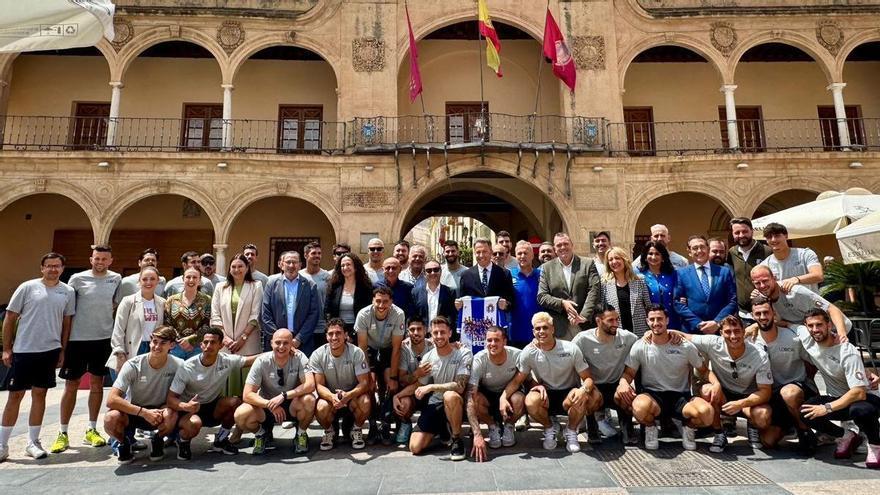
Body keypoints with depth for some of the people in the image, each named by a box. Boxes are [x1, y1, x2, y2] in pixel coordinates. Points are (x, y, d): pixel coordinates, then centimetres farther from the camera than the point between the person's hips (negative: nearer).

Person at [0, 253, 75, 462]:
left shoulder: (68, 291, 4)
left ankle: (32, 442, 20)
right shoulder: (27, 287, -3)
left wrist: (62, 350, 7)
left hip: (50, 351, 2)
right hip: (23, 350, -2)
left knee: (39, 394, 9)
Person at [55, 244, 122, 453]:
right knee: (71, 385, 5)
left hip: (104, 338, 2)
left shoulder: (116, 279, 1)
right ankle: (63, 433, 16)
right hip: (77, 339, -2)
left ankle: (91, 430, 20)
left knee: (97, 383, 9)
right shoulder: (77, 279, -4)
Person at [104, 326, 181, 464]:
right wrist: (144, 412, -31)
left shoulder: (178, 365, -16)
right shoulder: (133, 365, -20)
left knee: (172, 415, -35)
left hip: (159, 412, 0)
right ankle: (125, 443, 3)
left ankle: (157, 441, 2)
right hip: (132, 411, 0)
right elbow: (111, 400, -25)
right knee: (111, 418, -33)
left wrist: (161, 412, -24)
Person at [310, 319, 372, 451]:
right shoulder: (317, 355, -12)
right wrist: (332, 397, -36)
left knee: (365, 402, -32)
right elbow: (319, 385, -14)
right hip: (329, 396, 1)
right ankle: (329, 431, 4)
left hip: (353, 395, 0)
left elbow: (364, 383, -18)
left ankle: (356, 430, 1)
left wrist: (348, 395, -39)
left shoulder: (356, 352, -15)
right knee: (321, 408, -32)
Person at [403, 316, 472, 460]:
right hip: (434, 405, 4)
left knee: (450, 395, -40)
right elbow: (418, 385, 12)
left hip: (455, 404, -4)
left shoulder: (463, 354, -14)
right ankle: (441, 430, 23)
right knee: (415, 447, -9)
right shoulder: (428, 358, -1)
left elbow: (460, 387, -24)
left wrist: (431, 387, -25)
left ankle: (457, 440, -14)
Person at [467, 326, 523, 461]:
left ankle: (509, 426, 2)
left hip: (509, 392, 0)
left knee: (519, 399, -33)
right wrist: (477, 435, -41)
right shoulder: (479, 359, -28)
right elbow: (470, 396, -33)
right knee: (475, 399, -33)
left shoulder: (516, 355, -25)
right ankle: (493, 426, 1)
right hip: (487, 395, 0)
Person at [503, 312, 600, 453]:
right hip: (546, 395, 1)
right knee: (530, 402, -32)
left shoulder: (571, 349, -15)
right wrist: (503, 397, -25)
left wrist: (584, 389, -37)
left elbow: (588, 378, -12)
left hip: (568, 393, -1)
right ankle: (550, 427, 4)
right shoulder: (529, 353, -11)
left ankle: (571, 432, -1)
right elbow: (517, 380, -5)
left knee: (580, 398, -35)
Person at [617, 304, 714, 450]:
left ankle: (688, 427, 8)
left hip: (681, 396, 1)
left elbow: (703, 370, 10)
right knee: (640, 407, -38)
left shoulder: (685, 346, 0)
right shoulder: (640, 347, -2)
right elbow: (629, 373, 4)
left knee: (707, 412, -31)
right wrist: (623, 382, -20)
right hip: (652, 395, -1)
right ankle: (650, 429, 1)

=-=-=-=-=

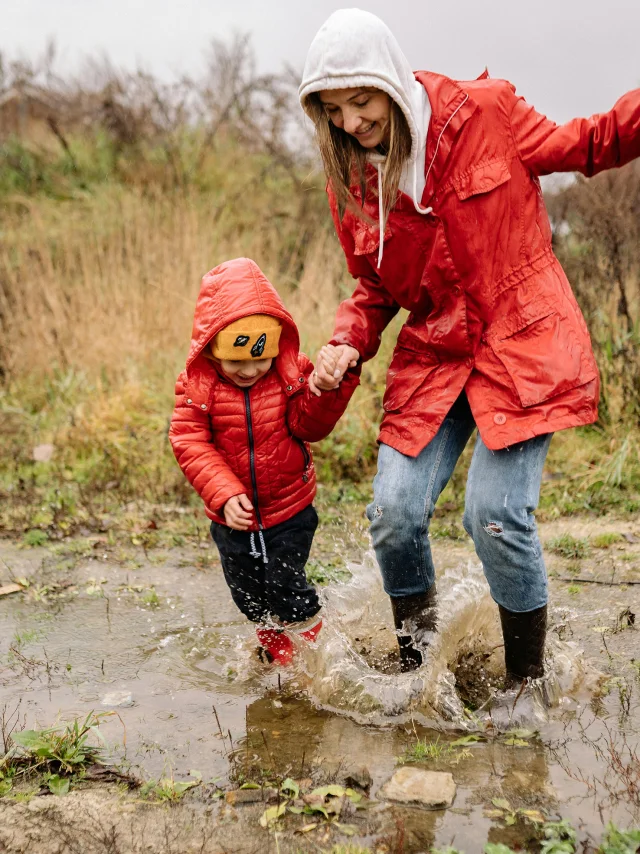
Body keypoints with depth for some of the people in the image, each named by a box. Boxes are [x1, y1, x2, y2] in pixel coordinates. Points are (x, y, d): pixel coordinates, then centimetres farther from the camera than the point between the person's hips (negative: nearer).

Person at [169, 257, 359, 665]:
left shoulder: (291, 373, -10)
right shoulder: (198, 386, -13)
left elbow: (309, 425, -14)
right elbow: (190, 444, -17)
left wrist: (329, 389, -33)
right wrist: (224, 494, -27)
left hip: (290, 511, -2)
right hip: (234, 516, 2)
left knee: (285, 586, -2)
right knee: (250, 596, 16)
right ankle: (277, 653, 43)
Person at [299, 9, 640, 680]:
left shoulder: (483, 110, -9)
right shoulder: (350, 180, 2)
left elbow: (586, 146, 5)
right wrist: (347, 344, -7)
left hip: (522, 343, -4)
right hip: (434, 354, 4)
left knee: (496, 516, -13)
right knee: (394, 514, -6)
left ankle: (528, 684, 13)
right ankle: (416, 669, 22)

=-=-=-=-=

*Task description*
Please give again the lines above between the line holding "right shoulder: (198, 386, -13)" and the line holding "right ankle: (416, 669, 22)", inclusive, exactly as they are and with nothing added.

*Task output*
right shoulder: (198, 386, -13)
left elbow: (309, 425, -14)
right elbow: (190, 444, -17)
left wrist: (329, 389, -33)
right wrist: (224, 494, -27)
left hip: (290, 511, -2)
right hip: (234, 516, 2)
left knee: (285, 586, -2)
right knee: (250, 596, 16)
right ankle: (277, 653, 43)
Person at [299, 9, 640, 680]:
left shoulder: (483, 110, -9)
right shoulder: (350, 180, 2)
left elbow: (586, 146, 5)
right wrist: (347, 344, -7)
left hip: (522, 343, -4)
right hip: (434, 354, 4)
left knee: (496, 516, -13)
right knee: (394, 514, -6)
left ankle: (528, 684, 13)
right ankle: (416, 669, 22)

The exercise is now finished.